Le cose che non si capiscono
- Vede, capitano, lei a me mi deve capire, lei non può dire certe cose.
- Da dove viene lei da Belluno? Come può giudicare così questa terra?
- Lei a Belluno, se vuole aprire un ristorante va alla camera di commercio si informa e prepara i documenti.
- Da noi, anche se le serve un certificato di residenza, deve conoscere qualcuno.
- No, non mi scuota così la testa, 'che potrei essere suo padre.
- Di gradi lei ne ha più di me, ma mi stia a sentire prima che si metta a fare l’eroe.
- Ha mai sentito parlare di terrorismo in Sicilia? Si è mai chiesto come mai? Pensa che di teste storte non se ne trovino anche da noi?
- Come pensa sia successo questo… miracolo?
- Ci sono accordi, maresciallo, e cose che lei non può capire, lei prima deve farsi una cultura e capire equilibri e ragioni e poi, poi possiamo fare il nostro lavoro -.
- Mafia è una parola che se non sei siciliano non puoi capire davvero sino in fondo, perché mafia è tante cose.
- Ha mai visto un prato all’inglese, signor Capitano? Per farlo diventare così, ora usano mettere strisce di terra preparate sul terreno.
- Quello che c’è sotto uno non lo vede.
- Così è questa terra, dove sono nato e dove l’hanno mandata, Capitano, perché forse lei dava fastidio a qualcuno.

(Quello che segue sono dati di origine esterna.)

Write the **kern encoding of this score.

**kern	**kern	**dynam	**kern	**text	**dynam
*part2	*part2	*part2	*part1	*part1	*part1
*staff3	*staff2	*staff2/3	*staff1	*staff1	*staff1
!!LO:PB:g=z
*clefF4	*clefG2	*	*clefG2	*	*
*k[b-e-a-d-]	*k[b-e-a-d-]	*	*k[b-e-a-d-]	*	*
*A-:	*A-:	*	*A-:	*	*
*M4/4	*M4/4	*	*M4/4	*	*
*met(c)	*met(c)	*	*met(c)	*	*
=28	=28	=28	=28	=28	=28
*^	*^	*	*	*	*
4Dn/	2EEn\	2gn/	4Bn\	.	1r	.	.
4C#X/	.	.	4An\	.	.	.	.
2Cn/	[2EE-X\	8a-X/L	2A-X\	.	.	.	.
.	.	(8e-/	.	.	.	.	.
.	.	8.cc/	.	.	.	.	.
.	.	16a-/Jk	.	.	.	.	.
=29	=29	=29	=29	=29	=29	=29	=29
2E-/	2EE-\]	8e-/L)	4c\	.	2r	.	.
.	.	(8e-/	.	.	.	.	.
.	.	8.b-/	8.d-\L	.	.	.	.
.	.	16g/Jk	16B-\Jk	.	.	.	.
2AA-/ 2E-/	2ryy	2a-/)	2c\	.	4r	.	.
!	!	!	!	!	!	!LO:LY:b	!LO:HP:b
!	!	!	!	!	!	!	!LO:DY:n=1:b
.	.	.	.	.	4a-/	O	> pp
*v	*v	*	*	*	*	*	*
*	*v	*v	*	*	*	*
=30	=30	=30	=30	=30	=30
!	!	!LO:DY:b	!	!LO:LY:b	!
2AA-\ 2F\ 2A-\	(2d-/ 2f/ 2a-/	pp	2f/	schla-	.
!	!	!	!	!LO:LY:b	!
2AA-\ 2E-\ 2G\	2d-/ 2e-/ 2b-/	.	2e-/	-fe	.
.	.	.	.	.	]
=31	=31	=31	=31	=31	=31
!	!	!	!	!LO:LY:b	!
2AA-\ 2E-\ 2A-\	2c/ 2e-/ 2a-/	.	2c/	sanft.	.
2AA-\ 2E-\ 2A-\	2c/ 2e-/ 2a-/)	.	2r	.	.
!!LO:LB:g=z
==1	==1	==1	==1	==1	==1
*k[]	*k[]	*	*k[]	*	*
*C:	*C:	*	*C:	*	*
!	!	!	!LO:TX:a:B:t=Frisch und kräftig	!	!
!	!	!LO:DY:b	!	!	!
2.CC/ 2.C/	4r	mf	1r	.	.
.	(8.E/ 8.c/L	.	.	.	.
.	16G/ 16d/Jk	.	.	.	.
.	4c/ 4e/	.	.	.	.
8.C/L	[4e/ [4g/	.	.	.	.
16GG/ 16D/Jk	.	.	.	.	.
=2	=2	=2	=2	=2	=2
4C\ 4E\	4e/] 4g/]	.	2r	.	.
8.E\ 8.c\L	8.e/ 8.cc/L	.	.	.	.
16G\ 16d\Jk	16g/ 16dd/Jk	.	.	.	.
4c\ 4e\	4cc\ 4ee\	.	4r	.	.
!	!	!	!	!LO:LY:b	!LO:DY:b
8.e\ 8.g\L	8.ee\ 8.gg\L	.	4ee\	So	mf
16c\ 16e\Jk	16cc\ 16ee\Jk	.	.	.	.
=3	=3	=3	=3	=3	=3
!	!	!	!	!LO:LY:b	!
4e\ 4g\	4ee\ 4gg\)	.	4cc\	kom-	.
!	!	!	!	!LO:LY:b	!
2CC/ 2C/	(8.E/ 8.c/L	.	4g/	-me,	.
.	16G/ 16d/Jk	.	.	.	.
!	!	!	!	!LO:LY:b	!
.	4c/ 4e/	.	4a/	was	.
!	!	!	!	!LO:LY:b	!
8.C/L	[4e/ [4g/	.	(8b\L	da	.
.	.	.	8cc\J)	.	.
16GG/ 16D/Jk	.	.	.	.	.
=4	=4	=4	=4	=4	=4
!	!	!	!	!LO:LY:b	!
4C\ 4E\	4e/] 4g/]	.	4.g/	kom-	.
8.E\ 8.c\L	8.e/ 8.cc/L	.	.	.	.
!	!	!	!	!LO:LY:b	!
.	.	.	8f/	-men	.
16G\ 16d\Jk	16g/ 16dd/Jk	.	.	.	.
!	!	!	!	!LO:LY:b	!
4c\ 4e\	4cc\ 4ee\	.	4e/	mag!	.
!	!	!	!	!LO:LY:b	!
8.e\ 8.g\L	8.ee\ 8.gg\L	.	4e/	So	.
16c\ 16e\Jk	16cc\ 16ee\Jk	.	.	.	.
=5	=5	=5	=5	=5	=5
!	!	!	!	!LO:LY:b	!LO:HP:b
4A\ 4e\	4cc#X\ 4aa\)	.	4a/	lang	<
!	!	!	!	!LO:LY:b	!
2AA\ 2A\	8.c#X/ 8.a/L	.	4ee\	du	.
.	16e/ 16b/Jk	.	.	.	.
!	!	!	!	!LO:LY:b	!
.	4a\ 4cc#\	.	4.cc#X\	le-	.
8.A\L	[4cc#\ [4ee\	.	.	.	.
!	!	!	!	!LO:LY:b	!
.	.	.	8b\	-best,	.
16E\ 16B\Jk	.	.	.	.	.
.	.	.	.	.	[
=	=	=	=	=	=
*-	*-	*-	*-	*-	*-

- Qui mi sono guadagnato i gradi di maresciallo e qui mi sono beccato due pallottole alla spalla e una alla gamba, perché, signor Capitano, io non mi tiro mai indietro, di questo stia sicuro.
- Questo è un gioco, dove tutti rispettano la loro parte, noi, i mafiosi, li arrestiamo e loro scappano o si pentono o fanno finta di pentirsi quando devono mettere a tacere qualcuno.
- Lei, Capitano, però ora sta cambiando le regole del gioco, coinvolge la politica e cerca i corrotti dentro le istituzioni e questo, questo ci porterà a farci ammazzare.
- Certo, Capitano, ho detto farci, perché io non mi tiro indietro di certo, che anche se prendo quattro soldi di stipendio io, io rispetto questa divisa.
- Testardo, Capitano, dovete essere testardi voi bellunesi, minchiate io nun saccio manco onne stai Belluno.
- Va bene, tolgo la sicura, andiamo Capitano -.